What this exercise asks =
a – Rewrite the cabinet thread starting with "was the paint" and going on through "(Dec 7, 2011)", switching "canary yellow" to "sage green".
b – In the cabinet thread, what did 220/221 finally install to conceal the gap and the under-cabinet lights?
c – Carry on the cabinet thread from its last line.

-------- Excerpt

Those are great cabinets, and they really nice with the side panels or some stained scribe molding to hide the gap from the rail system, and some light rail valence to hide the under-cabinet lights.


----------



## 220/221 (Sep 25, 2007)

markore said:


> Those are great cabinets, and they really nice with the side panels or some stained scribe molding to hide the gap from the rail system, and some light rail valence to hide the under-cabinet lights.


It took a while but I finally got around to installing the side panels so the gap and UC lights are concealed. :thumbup:


----------



## drspec (Sep 29, 2012)

220/221 said:


> It took a while but I finally got around to installing the side panels so the gap and UC lights are concealed. :thumbup:


 
was the paint color your wife's idea?

I let mine talk me into canary yellow.....and let's just say it ummmm.......yeah


----------



## markore (Dec 7, 2011)

----------------
-------- Dataset excerpt

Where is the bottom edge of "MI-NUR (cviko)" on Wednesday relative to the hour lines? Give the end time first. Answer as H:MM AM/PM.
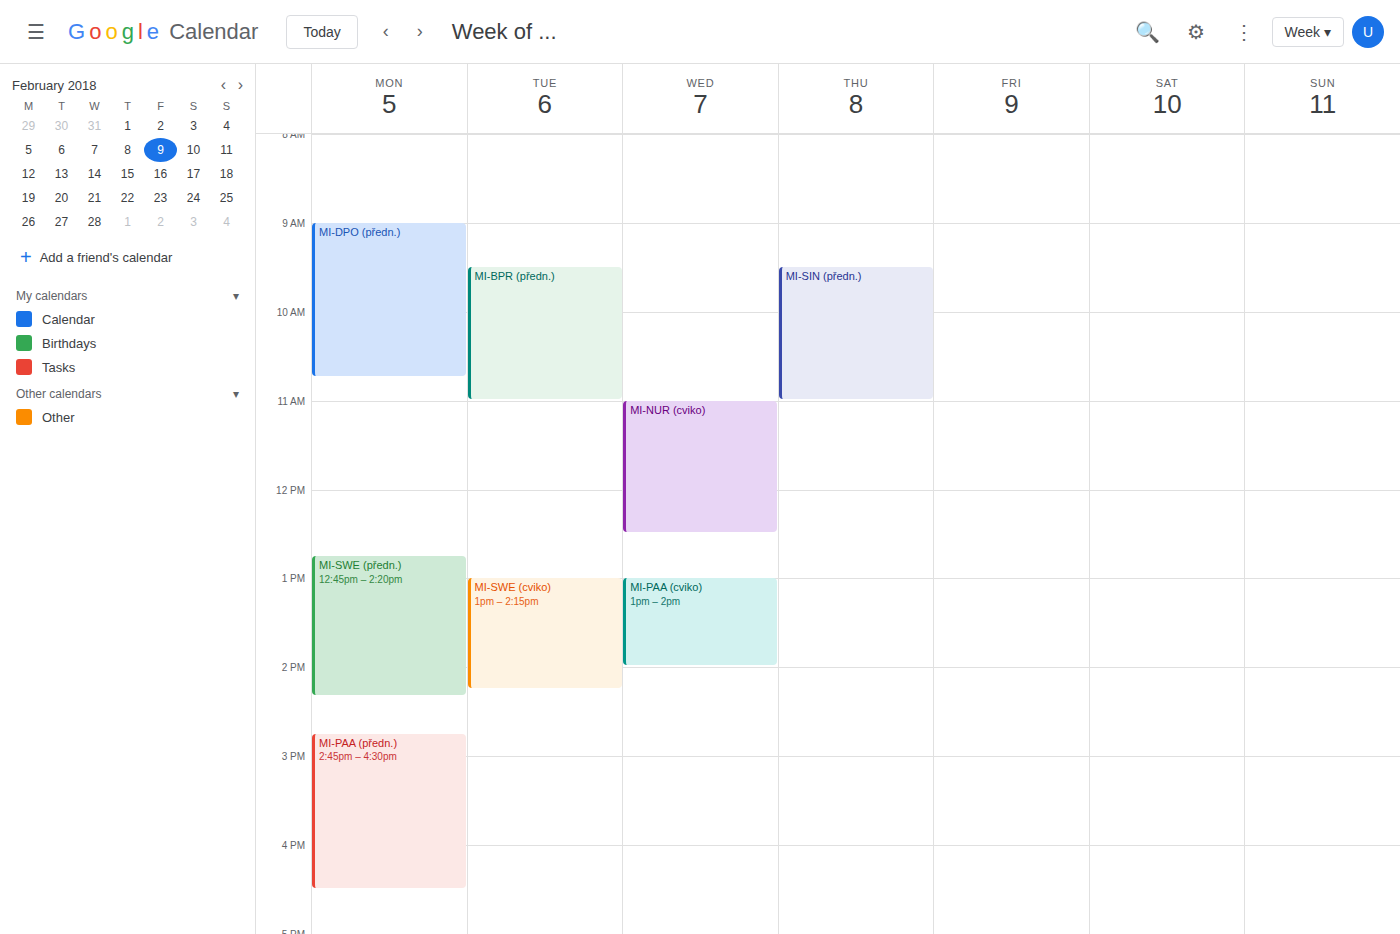
12:30 PM -- halfway between the 12 PM and 1 PM lines.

----------------

Answers for this exercise =
a –
was the paint color your wife's idea?

I let mine talk me into sage green.....and let's just say it ummmm.......yeah


----------



## markore (Dec 7, 2011)

b – The side panels.

c –
drspec said:


> was the paint color your wife's idea?
> 
> I let mine talk me into canary yellow.....and let's just say it ummmm.......yeah


When I was 13 my mom hired a female painter with a hvlp spray rig to paint the exterior "wheat sheaf" which looked like a beige/tan on the color card. 

Yeah, lets just say we were the first pink house ever seen in a very conservative block known for kkk history. :laughing: Neighbor kids and friends were still joking about it till we sold the place years later...


----------



## five.five-six (Apr 9, 2013)

looks great from my house!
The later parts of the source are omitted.